Il y a, on le sent, un avant et un après ce livre dans votre histoire personnelle. Est-ce aussi le cas pour votre carrière de comédienne ? Oui, définitivement. C’est un métier magnifique, mais être actrice, c’est attendre et espérer la validation d’autrui. Aujourd’hui j’ose rêver grand. J’aimerais créer des scénarios, réaliser des films et j’ai débuté l’écri-ture d’un deuxième ouvrage autour de la femme, du corps et de l’héritage qui nous est transmis.
Vous êtes devenue maman durant l’écriture de du “Papillon d’Or”. Qu’espérez-vous transmettre à votre fille de cet apprentissage et de cette vision de l’existence réenchantée, que vous expliquez au fil du récit ? J’ai réalisé les podcasts pendant que j’étais enceinte et commencé l’écriture du livre alors qu’elle avait trois mois.
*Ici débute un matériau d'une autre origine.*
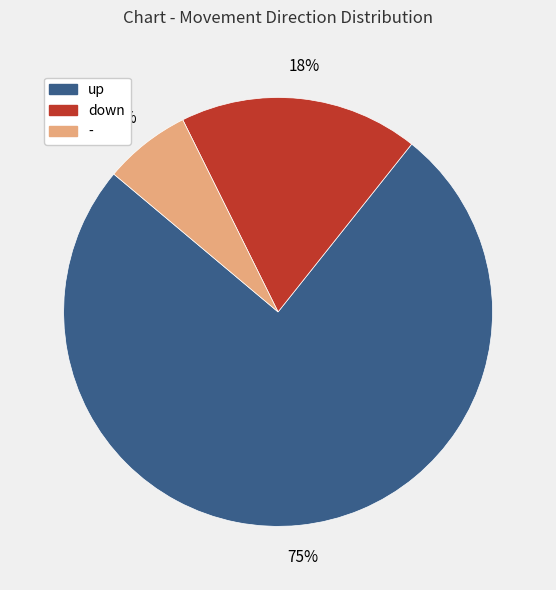

Rank the categories by value from lowest to highest.

-, down, up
Ma fille m’a d’une certaine façon accompagnée sur ce chemin. Elle a transformé ma vision du monde. Je redécouvre tout par ses yeux. Elle peut demeurer en admiration devant l’ombre des feuilles ou passer vingt minutes à observer la marche d’un escargot. Tout est chance. C’est elle, au fond, le véritable réenchantement.
Préfaçant votre ouvrage, Didier Van Cauwelaert affirme : « Interpréter dans tous les sens du terme la mort de son frère était peut-être le rôle de sa vie ». Le ressentez-vous ainsi aujourd’hui ? J’ai eu de tels frissons en découvrant ses mots. Je ne peux encore le dire. Peut-être d’ici quarante ans, lorsque j’aurai le recul suffisant pour le savoir. J’ai en tout cas une immense gratitude pour ce chemin parcouru.
Le Papillon d’Or, Stéphanie Crayencour, aux éditions Animae.